**Written task**
Could you copy each line of the entries that contains "potted"?

== Information supplied ==

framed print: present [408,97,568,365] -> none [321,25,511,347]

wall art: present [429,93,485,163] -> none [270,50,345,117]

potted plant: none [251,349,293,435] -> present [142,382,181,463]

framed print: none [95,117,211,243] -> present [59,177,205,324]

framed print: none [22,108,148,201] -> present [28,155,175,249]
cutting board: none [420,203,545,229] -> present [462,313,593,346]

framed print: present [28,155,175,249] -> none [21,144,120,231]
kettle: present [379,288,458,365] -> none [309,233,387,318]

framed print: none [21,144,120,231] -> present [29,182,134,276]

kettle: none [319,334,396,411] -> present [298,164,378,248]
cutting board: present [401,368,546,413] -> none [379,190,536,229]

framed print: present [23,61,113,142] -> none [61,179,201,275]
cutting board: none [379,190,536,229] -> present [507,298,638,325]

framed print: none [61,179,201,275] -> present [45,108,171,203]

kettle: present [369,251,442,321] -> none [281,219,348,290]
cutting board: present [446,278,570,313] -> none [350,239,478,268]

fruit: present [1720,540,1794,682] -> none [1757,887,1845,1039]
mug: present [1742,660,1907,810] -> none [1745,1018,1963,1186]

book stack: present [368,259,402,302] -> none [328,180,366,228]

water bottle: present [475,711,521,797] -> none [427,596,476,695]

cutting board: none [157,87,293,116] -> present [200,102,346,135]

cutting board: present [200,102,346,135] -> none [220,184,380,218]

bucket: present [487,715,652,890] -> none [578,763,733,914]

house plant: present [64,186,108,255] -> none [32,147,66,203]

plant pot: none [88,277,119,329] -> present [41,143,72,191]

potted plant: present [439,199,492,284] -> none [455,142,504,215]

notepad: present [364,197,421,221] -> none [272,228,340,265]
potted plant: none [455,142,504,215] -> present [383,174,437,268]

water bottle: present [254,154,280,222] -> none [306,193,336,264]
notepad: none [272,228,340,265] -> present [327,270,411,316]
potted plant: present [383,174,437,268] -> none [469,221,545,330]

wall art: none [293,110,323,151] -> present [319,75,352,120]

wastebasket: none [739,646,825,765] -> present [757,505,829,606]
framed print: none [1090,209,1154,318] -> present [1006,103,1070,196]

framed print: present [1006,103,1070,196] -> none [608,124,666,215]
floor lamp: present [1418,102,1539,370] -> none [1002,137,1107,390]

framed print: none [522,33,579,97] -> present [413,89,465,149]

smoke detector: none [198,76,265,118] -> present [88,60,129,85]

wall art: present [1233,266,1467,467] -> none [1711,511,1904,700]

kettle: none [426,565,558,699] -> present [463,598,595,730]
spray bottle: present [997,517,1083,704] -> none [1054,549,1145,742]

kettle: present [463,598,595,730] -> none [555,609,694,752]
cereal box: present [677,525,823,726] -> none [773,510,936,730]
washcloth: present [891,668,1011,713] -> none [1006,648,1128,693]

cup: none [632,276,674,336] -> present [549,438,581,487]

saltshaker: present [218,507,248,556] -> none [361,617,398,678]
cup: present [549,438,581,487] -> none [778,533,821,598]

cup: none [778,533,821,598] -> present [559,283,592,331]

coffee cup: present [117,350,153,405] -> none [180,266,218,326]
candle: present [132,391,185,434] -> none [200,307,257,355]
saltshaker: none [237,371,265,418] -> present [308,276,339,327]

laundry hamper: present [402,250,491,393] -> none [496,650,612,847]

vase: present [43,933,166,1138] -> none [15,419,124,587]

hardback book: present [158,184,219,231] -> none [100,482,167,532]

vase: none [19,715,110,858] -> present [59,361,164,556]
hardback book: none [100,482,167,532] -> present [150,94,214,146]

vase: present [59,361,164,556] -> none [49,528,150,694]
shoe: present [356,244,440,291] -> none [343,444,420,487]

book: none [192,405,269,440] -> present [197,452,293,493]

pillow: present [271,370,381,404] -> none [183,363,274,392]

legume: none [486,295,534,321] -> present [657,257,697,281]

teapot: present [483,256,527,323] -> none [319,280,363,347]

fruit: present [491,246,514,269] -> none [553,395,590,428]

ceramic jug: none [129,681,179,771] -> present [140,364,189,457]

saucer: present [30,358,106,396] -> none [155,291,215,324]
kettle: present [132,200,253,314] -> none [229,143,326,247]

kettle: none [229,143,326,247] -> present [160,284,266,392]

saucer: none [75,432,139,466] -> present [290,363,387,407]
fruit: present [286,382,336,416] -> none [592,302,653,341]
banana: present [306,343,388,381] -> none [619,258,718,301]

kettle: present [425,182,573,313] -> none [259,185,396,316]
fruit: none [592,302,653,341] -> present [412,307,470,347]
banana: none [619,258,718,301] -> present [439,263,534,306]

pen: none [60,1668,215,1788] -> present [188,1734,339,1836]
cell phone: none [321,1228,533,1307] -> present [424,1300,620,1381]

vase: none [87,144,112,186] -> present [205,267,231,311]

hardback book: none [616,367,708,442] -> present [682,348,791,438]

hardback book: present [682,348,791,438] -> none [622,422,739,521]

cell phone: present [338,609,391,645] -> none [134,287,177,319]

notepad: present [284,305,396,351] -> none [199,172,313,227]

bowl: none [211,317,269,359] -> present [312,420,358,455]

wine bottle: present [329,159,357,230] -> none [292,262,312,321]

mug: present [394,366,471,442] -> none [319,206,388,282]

===

**Your response**
potted plant: none [251,349,293,435] -> present [142,382,181,463]
potted plant: present [439,199,492,284] -> none [455,142,504,215]
potted plant: none [455,142,504,215] -> present [383,174,437,268]
potted plant: present [383,174,437,268] -> none [469,221,545,330]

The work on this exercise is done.